We’re not anti-sugar. We don’t want to take your sugar away from you… Reporters and the public ask us: What’s your agenda? Our agenda is to tell you the truth! As a medical center, we can speak about research with authority and without any agenda other than helping people – because that’s what we do.

The problem is that our population is ill-informed on this issue – not about the politics, but about the actual problem itself – why is sugar harmful to your health? Until people understand that we have a problem, how can they formulate opinions on what particular solutions to that problem they would support?... As a citizen, I might want to advocate for a particular thing that I believe in.
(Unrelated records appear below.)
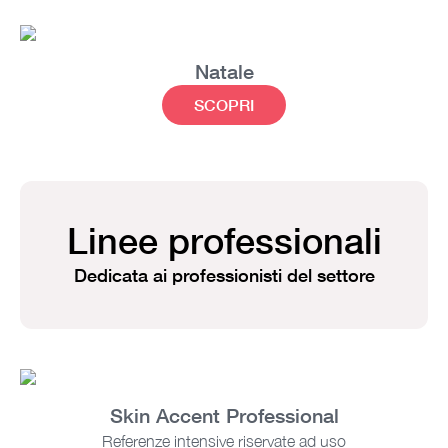
Natale
SCOPRI
Linee professionali
Dedicata ai professionisti del settore
Skin Accent Professional
Referenze intensive riservate ad uso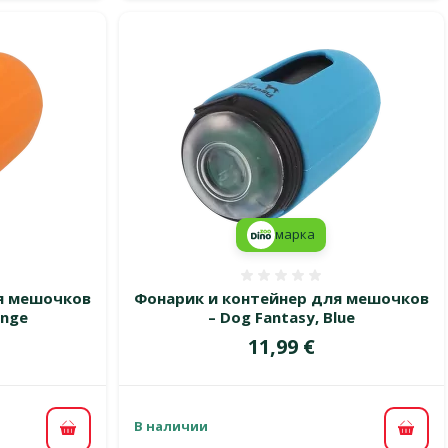
марка
 0%
Оценка 0%
я мешочков
Фонарик и контейнер для мешочков
ange
– Dog Fantasy, Blue
Цена
11,99 €
В наличии
В корзину
В ко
As a scientist, I inform voters so that they can make their own choices.

Even very well-educated, regular readers of the press, are shocked to hear that 30% of Americans have non-alcoholic liver disease, and that the only risk factor other than trans-fat and obesity is fructose consumption! We’re a public university and have a commitment and responsibility to share what we know with the people who fund us: tax payers.

We may get to a point where we feel that we’ve helped the public awareness and knowledge about why sugar is harmful to health (and in what quantities). Then we can start talking to people about behavior change. For now, we don’t believe that we’re at that place.

Synapse: What has been the public’s response so far?

LS: We’ve been launched for a month, and in that time we’ve had over six million Twitter encounters and 62,000 website page views. A feature of our website is Ask the SugarScientists. We originally thought we would get 25 questions from the public between our launch and April. In our first month, we’ve gotten 630!

People ask really good questions: how do I know if I’m consuming added sugar as opposed to total sugar? How do I get this information from nutrition labels? What are the differences between consuming honey and table sugar? Why is liver the main organ that processes fructose? These are sophisticated questions. We’ve had to do additional PubMed searches. Sometimes the answer is: we don’t know!

There has been an enormous outpouring of volunteer support. People from the UCSF Medical Center have volunteered their time to help answer questions. The San Francisco Brigade of Code for America called us – they’re an organization of volunteers in the tech industry, and said they were looking for a good cause and picked us – we’ve partnered with them to develop new functionalities for our website, such as an interactive map that would allow people to identify sugar consumption and diabetes rates in their communities.

One of the main audiences for using our resource materials are clinicians. People in the medical profession see high rates of obesity, metabolic disease and diabetes. Their patients deal with complications. It’s a hard thing to see. This is something that health professionals can do: download our little pocket card, give it to a patient, and tell them to think about it. It’s like a health information campaign in a box.